Atoosa Rabiee, MD, chief of transplant services at the Washington, DC VAMC

WASHINGTON, DC — Each year, approximately 1,800 veterans are evaluated by VA for eligibility to receive an organ or bone marrow transplant, with approximately 450 veterans actually undergoing transplantation.

The much greater distance between VA patients and transplant centers compared to patients using private insurance—282 miles versus 22 miles for those seeking kidney transplants—has resulted in lower transplant rates in VA than in the private sector, however. 

Thanks to the work of Atoosa Rabiee, MD, chief of transplant services at the Washington, DC VAMC, those barriers to transplantation are shrinking for liver and kidney candidates in the Northeast. In November, VA added the MedStar Georgetown Transplant Institute (MGTI) to VA’s list of approved transplant centers, making it only one of five in the country to offer both kidney and liver transplants. 

“Over the [six years] since I started at the DCVAMC, a collaborative relationship developed out of necessity of having mutual patients,” Rabiee explained. “Whether they were already transplanted at Georgetown and wanted to come back to VA and use their veterans’ benefits, or we had patients who wanted to be evaluated for a transplant and wanted a local option.”

Before this unofficial relationship developed, VA patients were referred out of the area for a liver or kidney transplant, sometimes requiring patients to travel hundreds of miles. Not only does Georgetown represent an option of convenience, but VA and university staff have worked to make the transition of care between the two different healthcare systems as seamless as possible.

“The faculty are completely different, and VA staff don’t really spend time at Georgetown,” she said. “So we’ve developed a standard operating procedure and tried to streamline the process.”

Asking for an official VA transplant center designation from VA’s National Surgery Office was the natural next step. It was officially added to the registry for liver transplants in November 2022, with kidney transplants coming online in April 2023. 

“This is a very difficult time in a patient’s life,” Rabiee noted. “They’re sick, and they need to undergo a very complicated evaluation. They need multiple clinic visits, requiring interacting with different disciplines. We hope that the inclusion of Georgetown will make it easier for those veterans not just within our VISN but on the East Coast.” 

As a transplant hepatologist, much of Rabiee’s day-to-day time is spent in the clinic, evaluating patients who are in need of a liver transplant or reevaluating patients who have undergone the procedure.

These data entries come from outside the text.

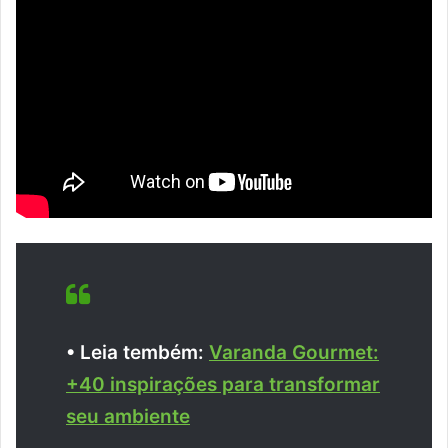
• Leia tembém:
Varanda Gourmet:
+40 inspirações para transformar
seu ambiente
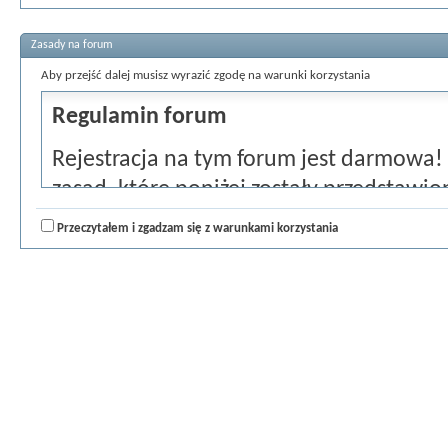
Zasady na forum
Aby przejść dalej musisz wyrazić zgodę na warunki korzystania
Regulamin forum
Rejestracja na tym forum jest darmowa!
zasad, które poniżej zostały przedstawion
zaznacz pole "Zgadzam się" i przejdź do dal
Przeczytałem i zgadzam się z warunkami korzystania
zgadzasz się i chciałbyś anulować rejestra
głównej strony forum.
Zgadzasz się nie pisać żadnych obraźliw
oszczerczych, nienawistnych, zawierając
mogą być sprzeczne z prawem. Złamanie 
natychmiastowego i trwałego usunięcia z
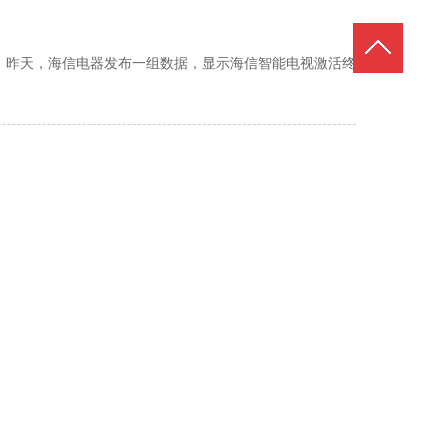
。昨天，海信电器发布一组数据，显示海信智能电视激活终
）今天宣布，业界领先的Natural ID™指纹识别身份验证解
最大的威胁。资策会产业情报研究所产业顾问兼主任洪
跌，以及外销不如预期。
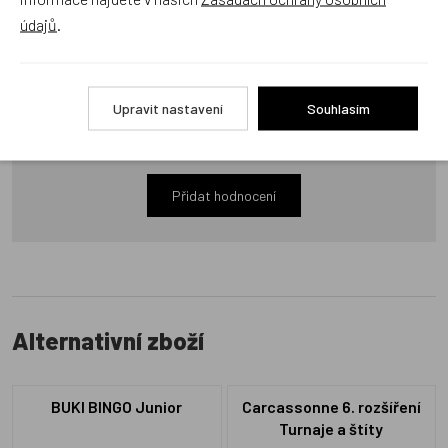
údajů
.
Recenze
Upravit nastavení
Souhlasím
Produkt zatím nemá žádné hodnocení,
buďte první, kdo
produkt ohodnotí!
Přidat hodnocení
Alternativní zboží
BUKI BINGO Junior
Carcassonne 6. rozšíření
Turnaje a štíty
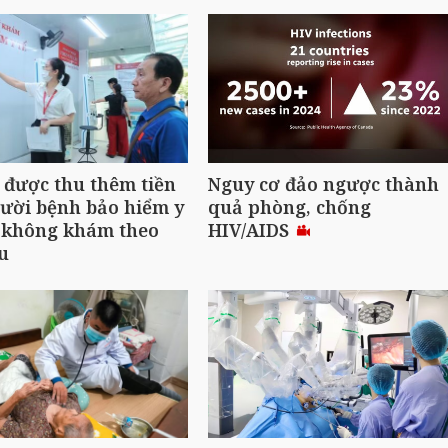
được thu thêm tiền
Nguy cơ đảo ngược thành
ười bệnh bảo hiểm y
quả phòng, chống
u không khám theo
HIV/AIDS
u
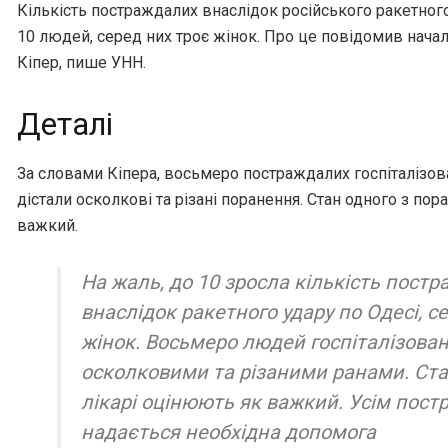
Кількість постраждалих внаслідок російського ракетного
10 людей, серед них троє жінок. Про це повідомив нача
Кіпер, пише УНН.
Деталі
За словами Кіпера, восьмеро постраждалих госпіталізо
дістали осколкові та різані поранення. Стан одного з пор
важкий.
На жаль, до 10 зросла кількість пост
внаслідок ракетного удару по Одесі, с
жінок. Восьмеро людей госпіталізован
осколковими та різаними ранами. Ста
лікарі оцінюють як важкий. Усім пос
надається необхідна допомога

“That’s the most joyful visit,” she declared. “They’re literally like a new person post-transplant.” 

As chief, her role is much more complex, and for the last two years Rabiee has had weekly meetings with the MGTI administrative officer and his team to refine the hand-off between DCVAMC and Georgetown. 

“I oversee and attend a lot of administrative meetings in order to streamline the evaluation and transplantation steps,” she explained. “That includes getting patients here and making sure there’s a plan in place to get them [and their support person] here when an organ becomes available, then making sure there’s a smooth transition back to the VISN post-transplant. A lot goes into basically making sure that whatever is going on the medical side, [the patient] doesn’t feel a broken step.”

As for the future, Rabiee hopes to see DCVAMC increase its capacity to evaluate new transplant patients and care for patients post-transplant.

“Space has always been an issue for us, but we want to have clinics that we can access on an urgent basis and accommodate these patients if there’s a critical need to be seen quickly. Hopefully that will come within the next couple of years,” she said. “There’s also a steep learning curve for in-patient services, ER staff, and ICU staff to feel comfortable taking care of patients who are sick and on a transplant list or have been transplanted. There are intricacies that you always have to be aware of when taking care of these patients. I want [taking care of these patients] to be more common.”

During her interview with U.S. Medicine, Rabiee received news that Georgetown’s status as an official VA transplant center had just reached a very significant milestone.

“We’ve listed a lot of patients [since adding MGTI to the list of approved centers], but I just got the email that our first patient is actually in the operating room getting a liver transplant,” she declared. “The veteran traveled from Syracuse for the procedure. A lot of care coordination went into making that possible.”